SAN FRANCISCO – The 1st District Court of Appeal in California has granted AT&T's petition for a writ of review and remanded the matter for further proceedings in a matter regarding compensation awards.
In a March 29 ruling, Judge Jon Streeter, John Ruvolo and Ethan Schulman granted AT&T’s petition for review of remand decisions regarding New Cingular Wireless PCS LLC v. Public Utilities Com. and the California Public Utilities Commission (CPUC). The decision states that previously, the court had vacated awards in a ruling that CPUC later awarded in two decisions to The Utility Reform Network (TURN) and the Center for Accessible Technology (CforAT).
Referring back to the 2016 ruling, authoring judge Streeter began the panel discussion writing that “the remand decisions fail to bridge this gap in the record, choosing instead to patch it over with a new rationale that suffers from the same flaw we identified before.”

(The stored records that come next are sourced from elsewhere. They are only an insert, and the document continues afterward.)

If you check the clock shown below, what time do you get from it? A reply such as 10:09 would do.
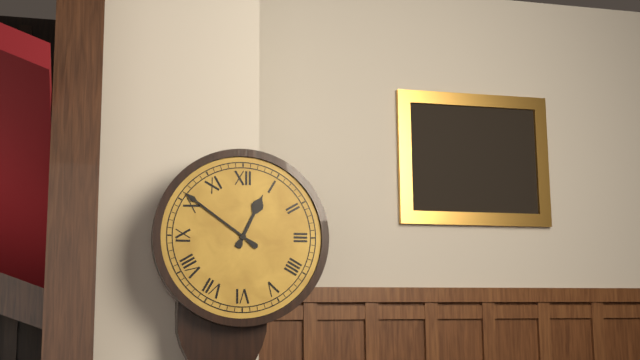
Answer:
12:51
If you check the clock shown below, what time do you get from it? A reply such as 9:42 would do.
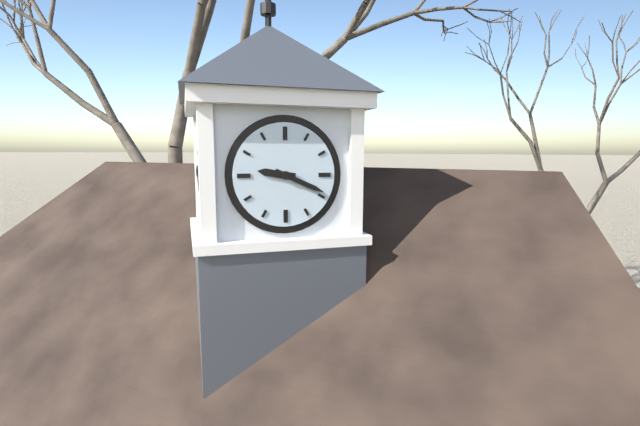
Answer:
9:19
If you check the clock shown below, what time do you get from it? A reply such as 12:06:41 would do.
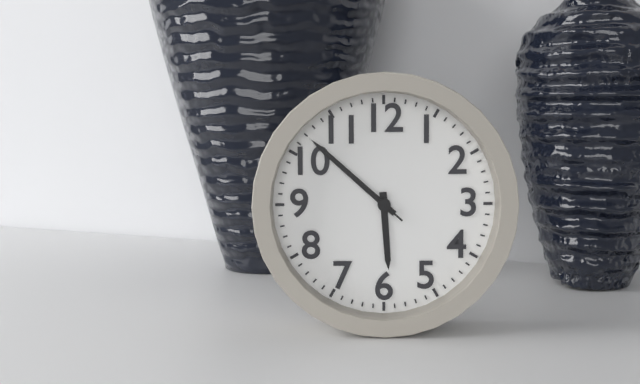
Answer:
5:52:52
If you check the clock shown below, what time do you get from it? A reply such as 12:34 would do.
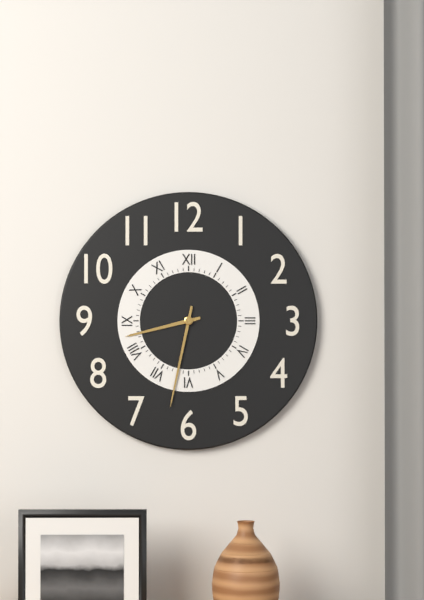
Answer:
8:32
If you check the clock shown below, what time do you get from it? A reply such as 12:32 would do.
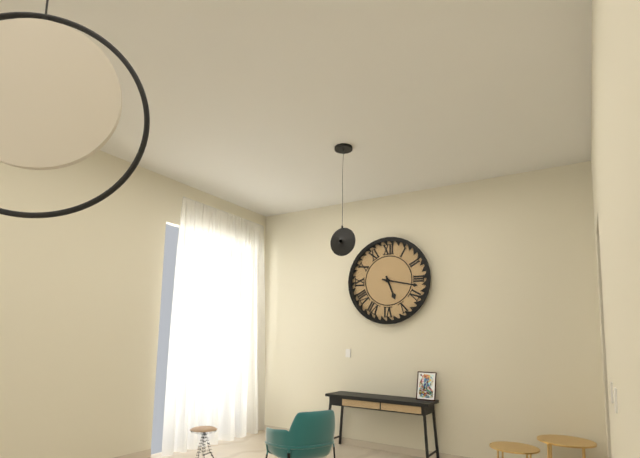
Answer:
5:17
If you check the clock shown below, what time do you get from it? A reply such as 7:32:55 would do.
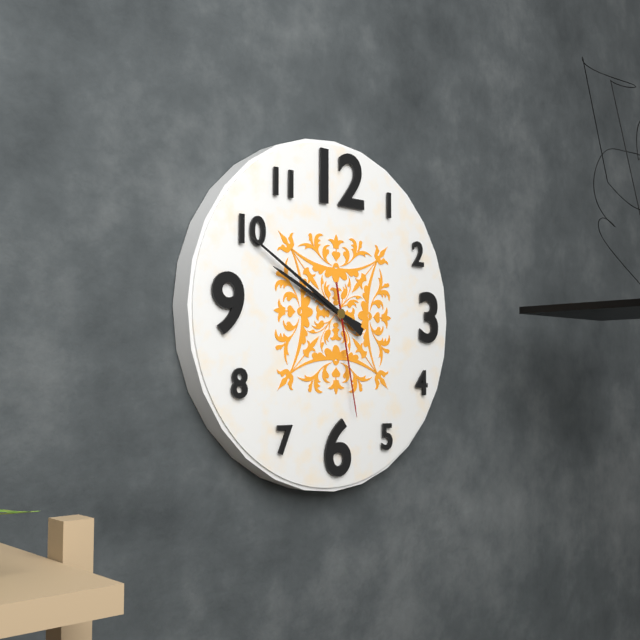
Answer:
9:50:28
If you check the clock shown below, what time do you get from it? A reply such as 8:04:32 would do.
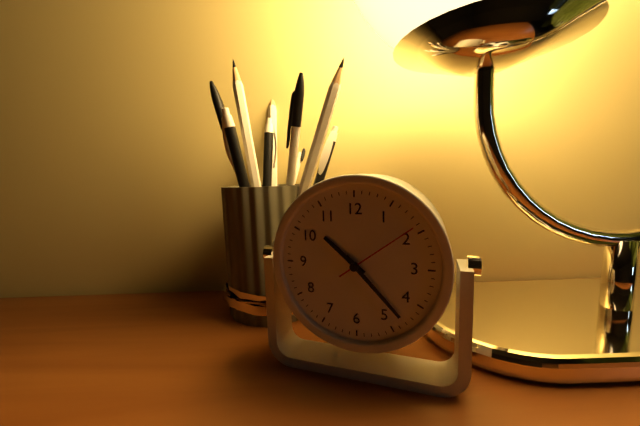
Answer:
10:23:09
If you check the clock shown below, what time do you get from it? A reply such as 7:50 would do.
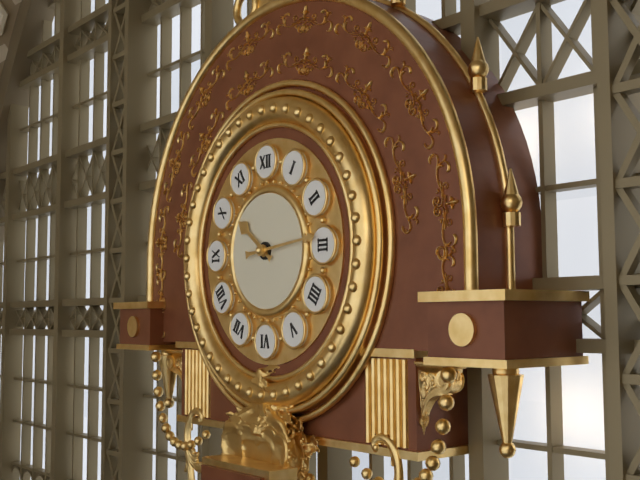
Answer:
10:14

“The CPUC has now taken the view that, so long as positions advocated by TURN and CforAT ‘would have’ materially influenced a decision on the merits in docket. No. I11- 4 06-009—had there been one—an award of 100 percent of the claimed fees and costs is reasonable,” Streeter added.
The judge refers back to the Article 5, amended in 1992, to further define the panel’s reasoning.
“The Legislature blessed the concept of using a CPUC determination of substantiality as the threshold trigger for intervenor compensation eligibility, but confined the discretion it conferred by tethering the amounts awardable to objectively successful advocacy,” Streeter wrote.
However, the judge noted the panel’s apprehension with Legislature’s statutory language.
“If, as a policy matter, the ‘order or decision’ limitation hinders the CPUC’s ability to promote the overall goal of incentivizing intervenor participation in CPUC proceedings in an optimal way, that issue is for the Legislature to address,” Streeter wrote.
Furthermore, Streeter wrote “if it is not feasible to trace time and costs billed by TURN and CforAT with precision to an ‘order or decision,’ the CPUC must make an effort to discount the claimed amount for that lack of precision—allocating the claimed time and cost in reasonable proportion to the amounts these intervenors claimed for the proceedings as a whole—rather than simply accept 100 percent of what is claimed on the ground all of work done by TURN and CforAT, in gross, hypothetically ‘would have’ influenced a decision on the merits that was never made.”
Streeter concluded ruling that AT&T’s appeal for review is granted while the remand decisions are vacated until additional “proceedings consistent with New Cingular and with this opinion,” can be reached.